Setting: French national gas and electricity company (GAZEL cohort).
Participants: From the original sample of 20 625 employees, only those retiring between 2001 and 2008 on a statutory basis were selected for the analyses (analysis 1: n=2711, 63% men; analysis 2: n=3812, 75% men). Persons with data on at least one preretirement and postretirement measurement of the outcome were selected.
Primary and secondary outcome measures: All outcome data were gathered by questionnaires. In analysis 1, the annual prevalence of higher physical activity (walking ≥5 km/week) 4 years before and after retirement was analysed.

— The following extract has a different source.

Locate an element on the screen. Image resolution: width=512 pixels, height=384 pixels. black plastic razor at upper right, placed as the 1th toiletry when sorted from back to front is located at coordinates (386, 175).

In analysis 2, changes in leisure-time sport activities (engagement, frequency and manner) from preretirement to postretirement were analysed with simultaneous changes in body weight (kilogram).
Results: In analysis 1 (n=2711), prevalence estimates for 4 years before and 4 years after retirement showed that higher leisure-time physical activity (walking at least 5 km/week) increased by 36% in men and 61% in women during the transition to retirement. This increase was also observed among people at a higher risk of physical inactivity, such as smokers and those with elevated depressive symptoms. In a separate sample (analysis 2, n=3812), change in weight as a function of preretirement and postretirement physical activity was analysed. Weight gain preretirement to postretirement was 0.85 (95% CI 0.48 to 1.21) to 1.35 (0.79 to 1.90) kg greater among physically inactive persons (decrease in activity or inactive) compared with those physically active (p<0.001).
Conclusions: Retirement transition may be associated with beneficial changes in lifestyle and may thus be a good starting point to preventive interventions in various groups of individuals in order to maintain long-term changes.